Exercise goal: Give back the data exactly, with no images.

** Given information follows **

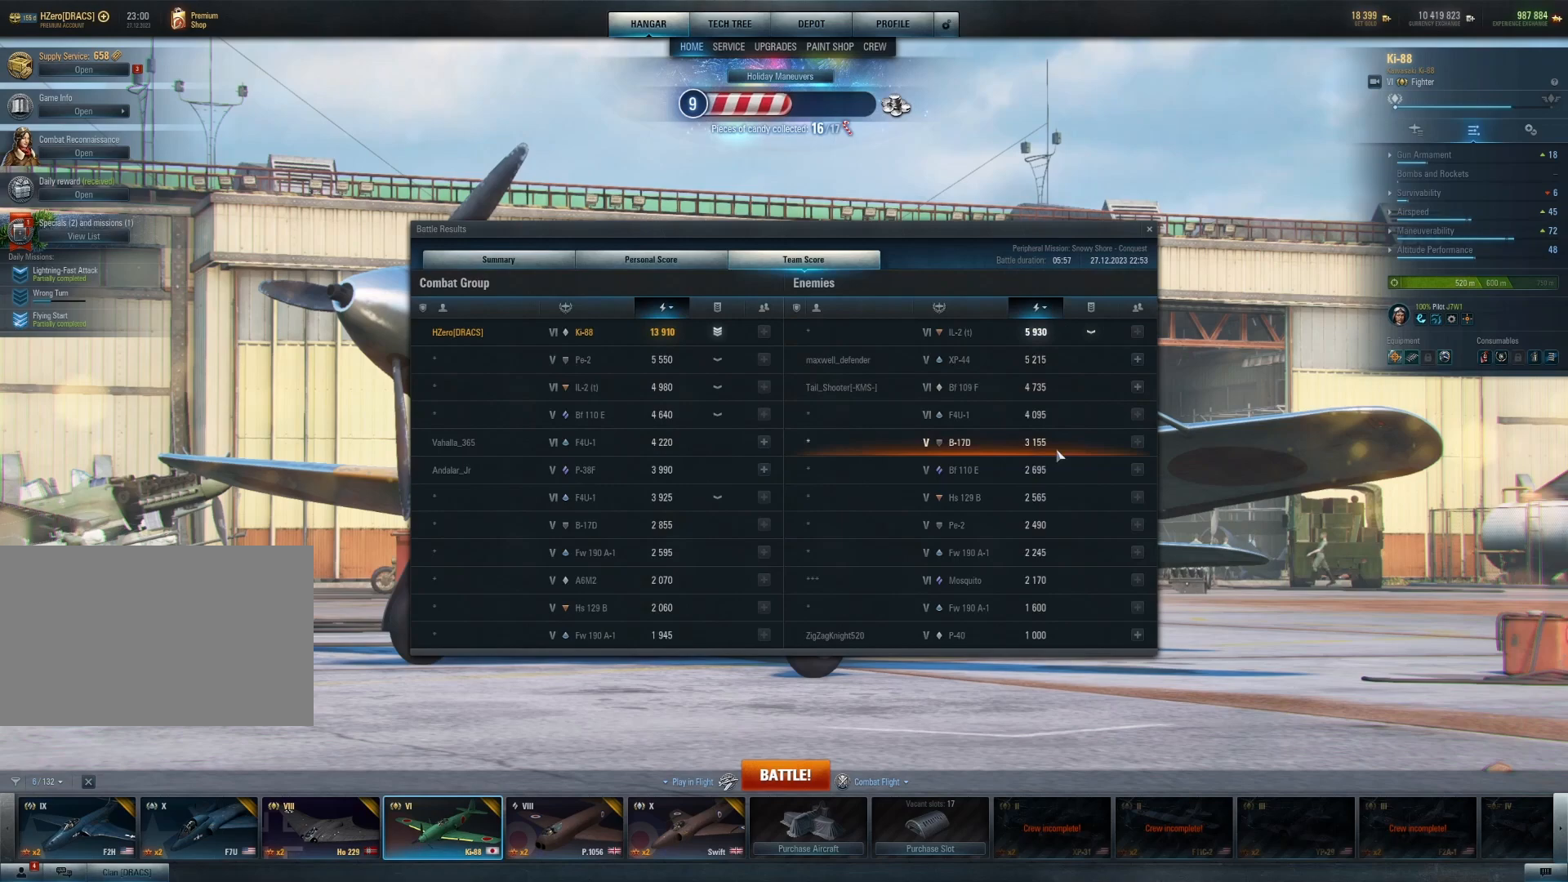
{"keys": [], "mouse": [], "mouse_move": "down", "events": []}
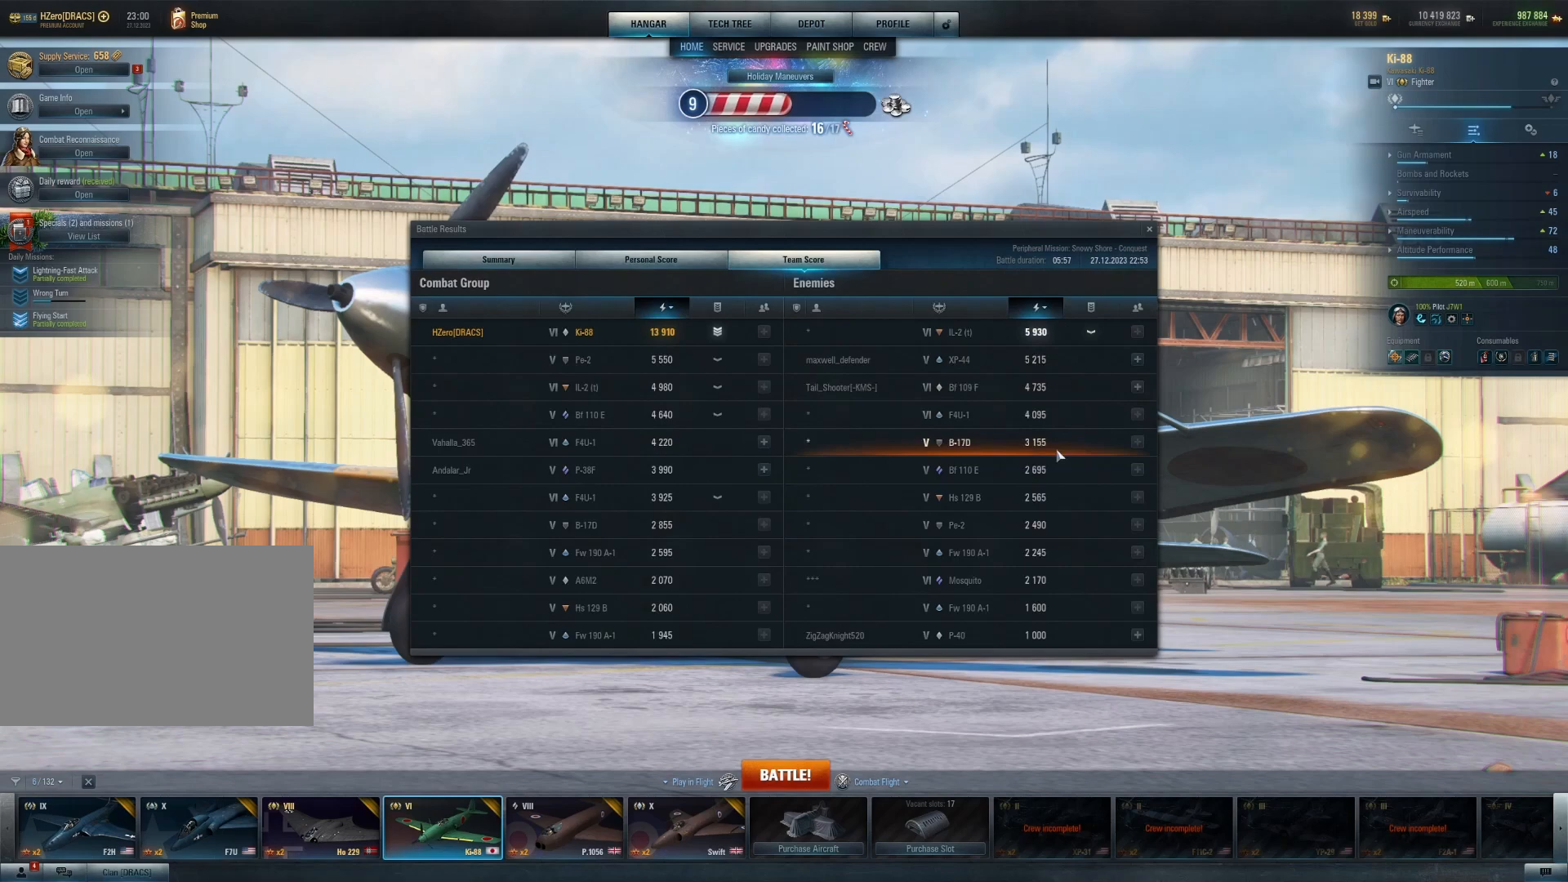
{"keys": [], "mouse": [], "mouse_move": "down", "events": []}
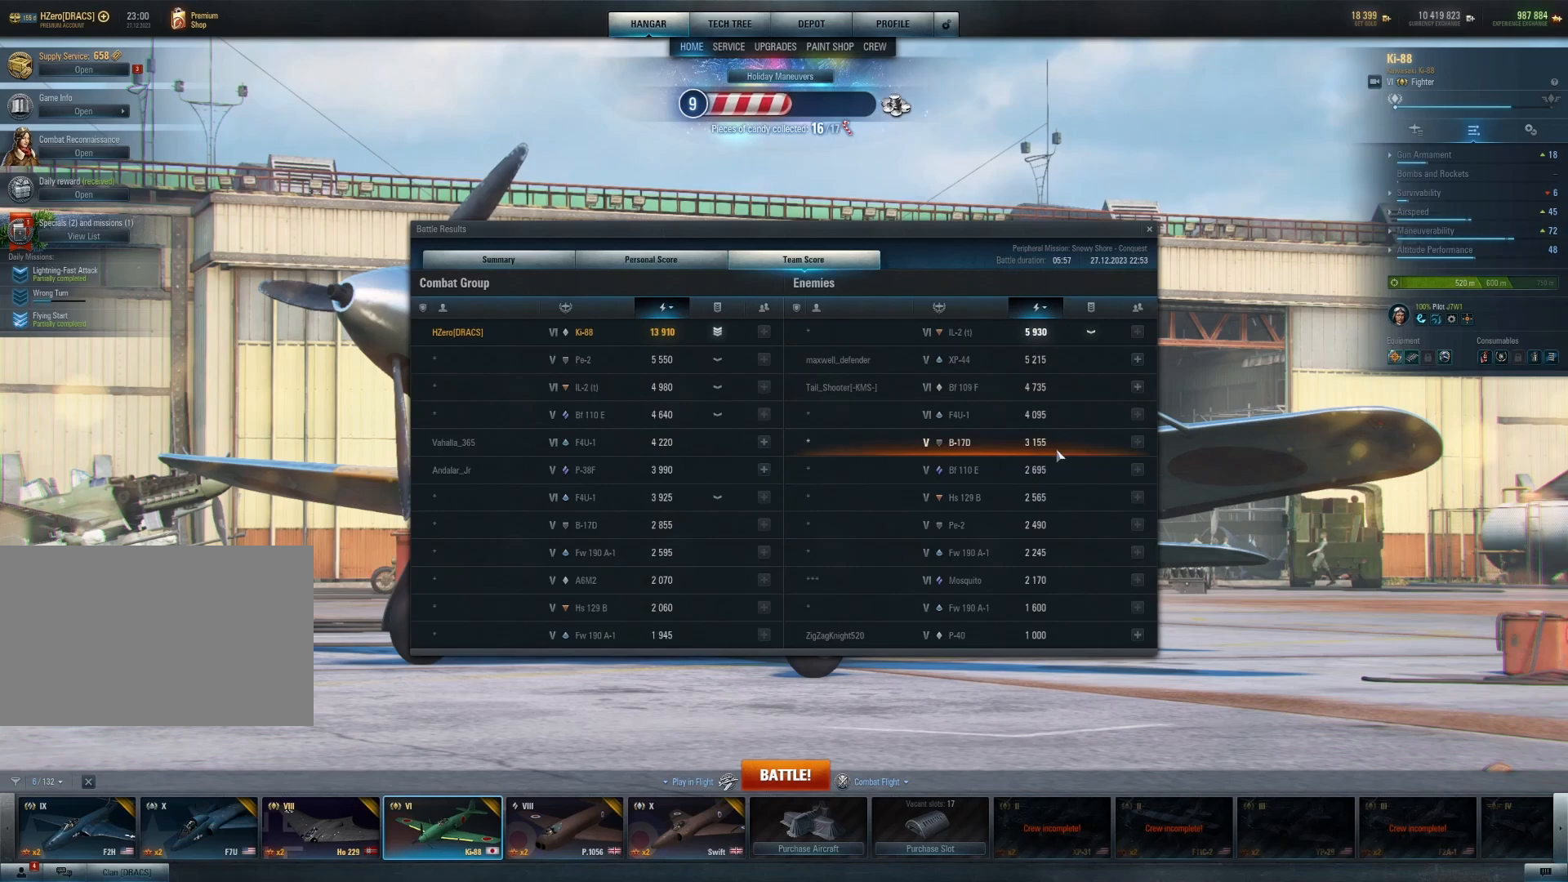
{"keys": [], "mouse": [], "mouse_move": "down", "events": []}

** End of Given information **

Output:
{"keys": [], "mouse": [], "mouse_move": "down", "events": []}
{"keys": [], "mouse": [], "mouse_move": "down", "events": []}
{"keys": [], "mouse": [], "mouse_move": "down", "events": []}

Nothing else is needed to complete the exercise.